Поэтому воздух над маленьким сквером вокруг большого каменного кота наполняется запахом мокрой земли, фиалок, дыма от недавно сожженных прошлогодних листьев, и сосисок, только что поджаренных на огне. Для юного дворника Феликса – идеальное сочетание. Этот запах о том, как они с дедом по весне вместе приводили в порядок сад. Дед умер, когда Феликсу было девять; он уже давно не скучает, но с тех пор все стало немного не так.
От столь чудесного ольфакторного происшествия дворник Феликс приходит в состояние, для обозначения которого просвещенные мистики в моем лице обычно используют слово «охренел». Хорошее, я считаю, начало беседы. Гораздо лучше, чем в прошлый раз, когда он кружил вокруг меня, то уменьшая, то снова увеличивая дистанцию, как мышь вокруг куска сала, не решаясь ни приблизиться, ни убежать.
– Как вас зовут? – наконец спрашивает дворник Феликс.

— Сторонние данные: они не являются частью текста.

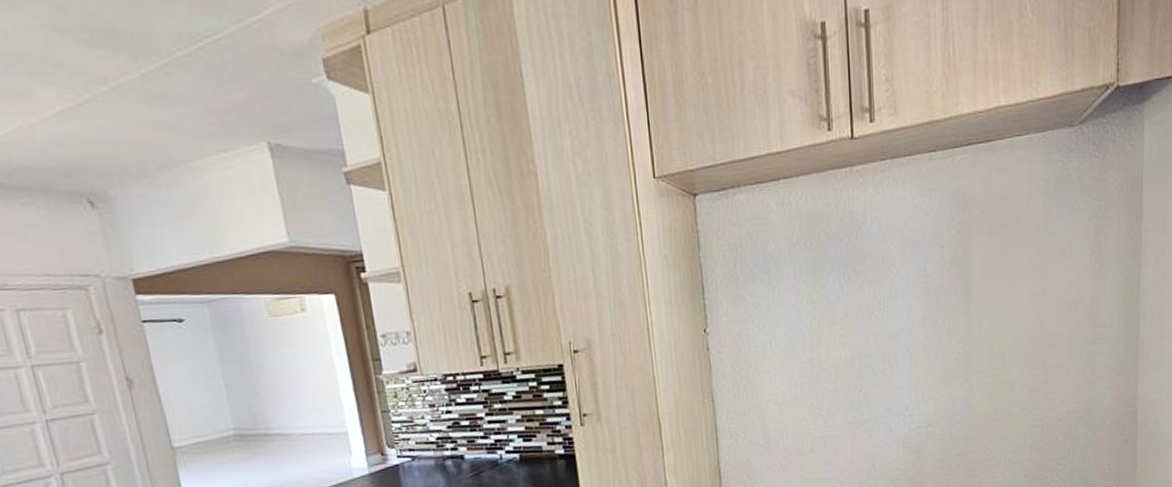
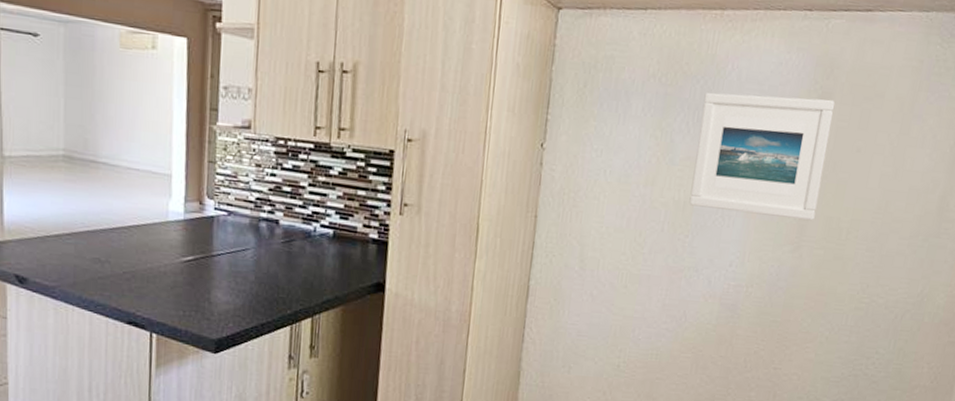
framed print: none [850,233,977,361] -> present [689,92,835,221]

Мы оба знаем, что на самом деле он хотел спросить: «Кто вы?» – подразумевая: «Что ты такое?» Но в последний момент постеснялся; испугался, если говорить, как есть. И в итоге вышел вот такой бессмысленный, бесполезный вопрос, честный ответ на который дворника Феликса не устроит: никакого имени у меня нет уже год. Прошлой весной я затеял большую уборку и, как говорят мои друзья, несколько погорячился. То есть спалил на хрен все имена, которыми успел хотя бы раз воспользоваться за свою жизнь, далеко не такую короткую, как можно подумать, глядя на меня глазами старухи, взирающей сейчас из окна первого этажа уродливого кирпичного дома на, как ей кажется, двух мальчишек-ровесников. В отличие от дворника Феликса, она видит меня молодым и веселым – надо же, какая молодец! Впрочем, ничего удивительного, из старух часто получаются очень зоркие и безоглядно храбрые существа. Многие сейчас сказали бы: храбрые лишь потому, что им уже нечего терять, но я-то знаю, дело вовсе не в этом. Просто у старух было достаточно времени убедиться, что страх отнимает жизнь, превращает ее в настолько жалкое подобие существования, что лучше бы вовсе без него. Они хорошо понимают, как мало от них осталось. И так высоко ценят это немногое, что готовы драться за него насмерть – в первую очередь, с собственным страхом. Очень их за это люблю.